Un autre vit depuis 23 ans dans un squat. C'est presque luxueux comparé à l'indigence des autres. Mais la Municipalité vient justement de lui demander de le quitter. Que va t'il devenir ? Lui qui survit grâce à des hommes comme on n'en fait plus : L'Abbé Pierre et Coluche. Un autre vivait dans un foyer au prix abordable et accumulait les travaux intérimaires... jusqu'à ce que l'adresse du Foyer ne soit plus considérée comme une adresse fixe, condition indispensable pour travailler. Il a d'abord perdu ses revenus des intérims, puis son logement au foyer. Logique implacable d'une administration aberrante.

Et puis il y a Wenceslas... le plus surprenant, le plus incompréhensiblement "à la rue", même si évidemment le sort des "exemples" que nous présente Claus Drexel n'est supportable et justifiable pour aucun. D'une intelligence, d'une lucidité imparable sur ses conditions de survie, il semble aussi le plus actif face à sa détresse et son dénuement depuis quatre ans déjà. Chaque matin à 5 heures, il démonte sa tente et traverse Paris avec son caddie. Il se rend à l'entrée des magasins et récupère les surplus alimentaires, périmés qui lui permettront de vivre une journée et de partager avec ses copains de galère.

Au fil des quatre saisons, uniquement de nuit, on voit donc ces hommes et ces femmes survivre, subsister, résister. On a beau les voir, les écouter, les entendre, on a du mal à réaliser ce malheur, de dénuement absolus.

La dernière image ? Un choc qui nous laisse presqu'aussi hagard que le personnage qui clôt le film.

Commentaires

  • Je crois qu'il est programmé pour bientôt dans mes salles, je veux absolument le voir.

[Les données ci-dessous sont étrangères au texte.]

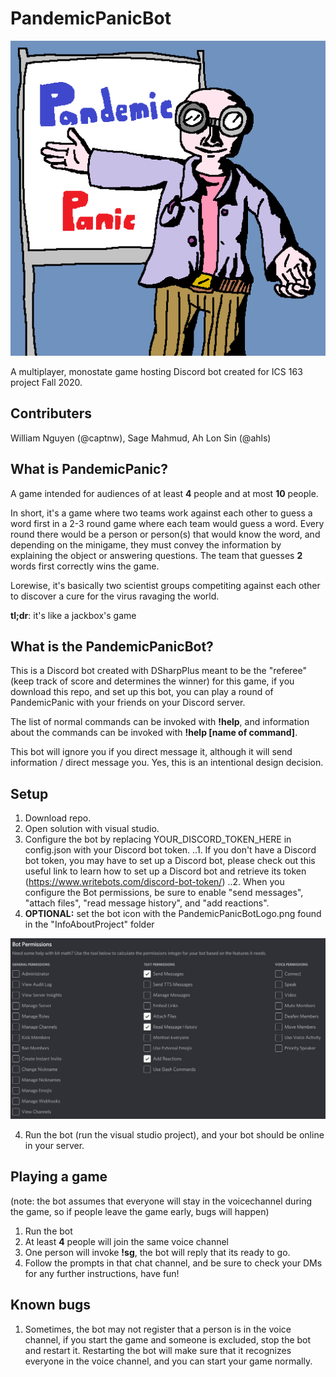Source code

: [botIcon]: InfoAboutProject/PandemicPanicBotLogo.png "The PandemicPanic bot icon"
[botPermission]: InfoAboutProject/BotPermissions.JPG "The permissions you need to enable for PandemicPanicBot"

# PandemicPanicBot

![This is a graphic representing the PandemicPanic game][botIcon]

A multiplayer, monostate game hosting Discord bot created for ICS 163 project Fall 2020.

## Contributers 
William Nguyen (@captnw), Sage Mahmud, Ah Lon Sin (@ahls)

## What is PandemicPanic?
A game intended for audiences of at least **4** people and at most **10** people.

In short, it's a game where two teams work against each other to guess a word first in a 2-3 round game where each team would guess a word. Every round there would be a person or person(s) that would know the word, and depending on the minigame, they must convey the information by explaining the object or answering questions. The team that guesses **2** words first correctly wins the game.

Lorewise, it's basically two scientist groups competiting against each other to discover a cure for the virus ravaging the world.

**tl;dr**: it's like a jackbox's game

## What is the PandemicPanicBot?
This is a Discord bot created with DSharpPlus meant to be the "referee" (keep track of score and determines the winner) for this game, if you download this repo, and set up this bot, you can play a round of PandemicPanic with your friends on your Discord server.

The list of normal commands can be invoked with **!help**, and information about the commands can be invoked with **!help [name of command]**.

This bot will ignore you if you direct message it, although it will send information / direct message you. Yes, this is an intentional design decision.

## Setup

1. Download repo.
2. Open solution with visual studio.
3. Configure the bot by replacing YOUR_DISCORD_TOKEN_HERE in config.json with your Discord bot token.
..1. If you don't have a Discord bot token, you may have to set up a Discord bot, please check out this useful link to learn how to set up a Discord bot and retrieve its token (https://www.writebots.com/discord-bot-token/)
..2. When you configure the Bot permissions, be sure to enable "send messages", "attach files", "read message history", and "add reactions".
4. **OPTIONAL:** set the bot icon with the PandemicPanicBotLogo.png found in the "InfoAboutProject" folder

![Enable "Send Messages", "Attach files", "Read Message History", and "Add Reactions" for the bot][botPermission]

4. Run the bot (run the visual studio project), and your bot should be online in your server.

## Playing a game
(note: the bot assumes that everyone will stay in the voicechannel during the game, so if people leave the game early, bugs will happen)

1. Run the bot
2. At least **4** people will join the same voice channel
3. One person will invoke **!sg**, the bot will reply that its ready to go.
4. Follow the prompts in that chat channel, and be sure to check your DMs for any further instructions, have fun!

## Known bugs

1. Sometimes, the bot may not register that a person is in the voice channel, if you start the game and someone is excluded, stop the bot and restart it. Restarting the bot will make sure that it recognizes everyone in the voice channel, and you can start your game normally.

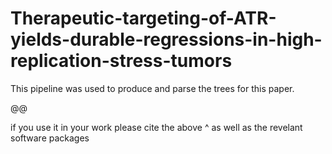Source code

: # Therapeutic-targeting-of-ATR-yields-durable-regressions-in-high-replication-stress-tumors

This pipeline was used to produce and parse the trees for this paper.

@@

if you use it in your work please cite the above ^ as well as the revelant software packages
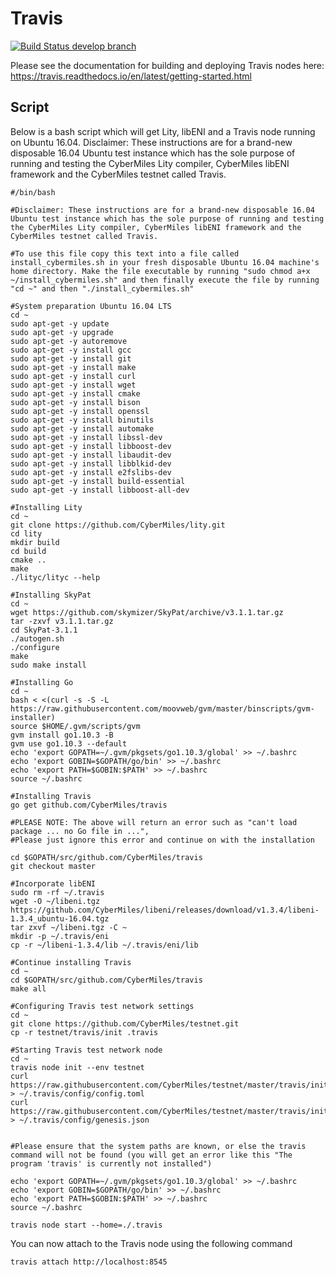 # Travis
[![Build Status develop branch](https://travis-ci.org/CyberMiles/travis.svg?branch=develop)](https://travis-ci.org/CyberMiles/travis)

Please see the documentation for building and deploying Travis nodes here: https://travis.readthedocs.io/en/latest/getting-started.html

## Script
Below is a bash script which will get Lity, libENI and a Travis node running on Ubuntu 16.04. Disclaimer: These instructions are for a brand-new disposable 16.04 Ubuntu test instance which has the sole purpose of running and testing the CyberMiles Lity compiler, CyberMiles libENI framework and the CyberMiles testnet called Travis.

```
#/bin/bash

#Disclaimer: These instructions are for a brand-new disposable 16.04 Ubuntu test instance which has the sole purpose of running and testing the CyberMiles Lity compiler, CyberMiles libENI framework and the CyberMiles testnet called Travis.

#To use this file copy this text into a file called install_cybermiles.sh in your fresh disposable Ubuntu 16.04 machine's home directory. Make the file executable by running "sudo chmod a+x ~/install_cybermiles.sh" and then finally execute the file by running "cd ~" and then "./install_cybermiles.sh"

#System preparation Ubuntu 16.04 LTS
cd ~
sudo apt-get -y update
sudo apt-get -y upgrade
sudo apt-get -y autoremove
sudo apt-get -y install gcc
sudo apt-get -y install git
sudo apt-get -y install make
sudo apt-get -y install curl
sudo apt-get -y install wget
sudo apt-get -y install cmake
sudo apt-get -y install bison
sudo apt-get -y install openssl
sudo apt-get -y install binutils
sudo apt-get -y install automake
sudo apt-get -y install libssl-dev
sudo apt-get -y install libboost-dev
sudo apt-get -y install libaudit-dev
sudo apt-get -y install libblkid-dev
sudo apt-get -y install e2fslibs-dev
sudo apt-get -y install build-essential
sudo apt-get -y install libboost-all-dev

#Installing Lity
cd ~
git clone https://github.com/CyberMiles/lity.git
cd lity
mkdir build
cd build
cmake ..
make
./lityc/lityc --help

#Installing SkyPat
cd ~
wget https://github.com/skymizer/SkyPat/archive/v3.1.1.tar.gz
tar -zxvf v3.1.1.tar.gz
cd SkyPat-3.1.1
./autogen.sh
./configure
make
sudo make install

#Installing Go
cd ~
bash < <(curl -s -S -L https://raw.githubusercontent.com/moovweb/gvm/master/binscripts/gvm-installer)
source $HOME/.gvm/scripts/gvm
gvm install go1.10.3 -B
gvm use go1.10.3 --default
echo 'export GOPATH=~/.gvm/pkgsets/go1.10.3/global' >> ~/.bashrc
echo 'export GOBIN=$GOPATH/go/bin' >> ~/.bashrc
echo 'export PATH=$GOBIN:$PATH' >> ~/.bashrc
source ~/.bashrc

#Installing Travis
go get github.com/CyberMiles/travis

#PLEASE NOTE: The above will return an error such as "can't load package ... no Go file in ...",
#Please just ignore this error and continue on with the installation

cd $GOPATH/src/github.com/CyberMiles/travis
git checkout master

#Incorporate libENI
sudo rm -rf ~/.travis
wget -O ~/libeni.tgz https://github.com/CyberMiles/libeni/releases/download/v1.3.4/libeni-1.3.4_ubuntu-16.04.tgz
tar zxvf ~/libeni.tgz -C ~
mkdir -p ~/.travis/eni
cp -r ~/libeni-1.3.4/lib ~/.travis/eni/lib

#Continue installing Travis
cd ~
cd $GOPATH/src/github.com/CyberMiles/travis
make all

#Configuring Travis test network settings
cd ~
git clone https://github.com/CyberMiles/testnet.git
cp -r testnet/travis/init .travis

#Starting Travis test network node
cd ~
travis node init --env testnet
curl https://raw.githubusercontent.com/CyberMiles/testnet/master/travis/init/config/config.toml > ~/.travis/config/config.toml
curl https://raw.githubusercontent.com/CyberMiles/testnet/master/travis/init/config/genesis.json > ~/.travis/config/genesis.json


#Please ensure that the system paths are known, or else the travis command will not be found (you will get an error like this "The program 'travis' is currently not installed")

echo 'export GOPATH=~/.gvm/pkgsets/go1.10.3/global' >> ~/.bashrc
echo 'export GOBIN=$GOPATH/go/bin' >> ~/.bashrc
echo 'export PATH=$GOBIN:$PATH' >> ~/.bashrc
source ~/.bashrc

travis node start --home=./.travis

```

You can now attach to the Travis node using the following command

```
travis attach http://localhost:8545
```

  • Il le faut. Film essentiel.

  • Cet excellent documentaire, je l'espère, permettra à ces exclus, enchainés à Paris comme des spectres, de toucher une rémunération qui leur permettra de courir les castings branchés de la capitale !!!

  • Ce serait surprenant qu'ils courent le casting...

  • Oui un film superbe, très dérangeant, entre les personnes si attachantes qu'on y rencontre, la dureté de leur condition, et le contraste avec la beauté de Paris la nuit, tout en lumières... Paris désert, aucun autre habitant. Comme si la ville leur "appartenait", à certaines heures...

  • Très impressionnant ce vide dans la ville d'ailleurs.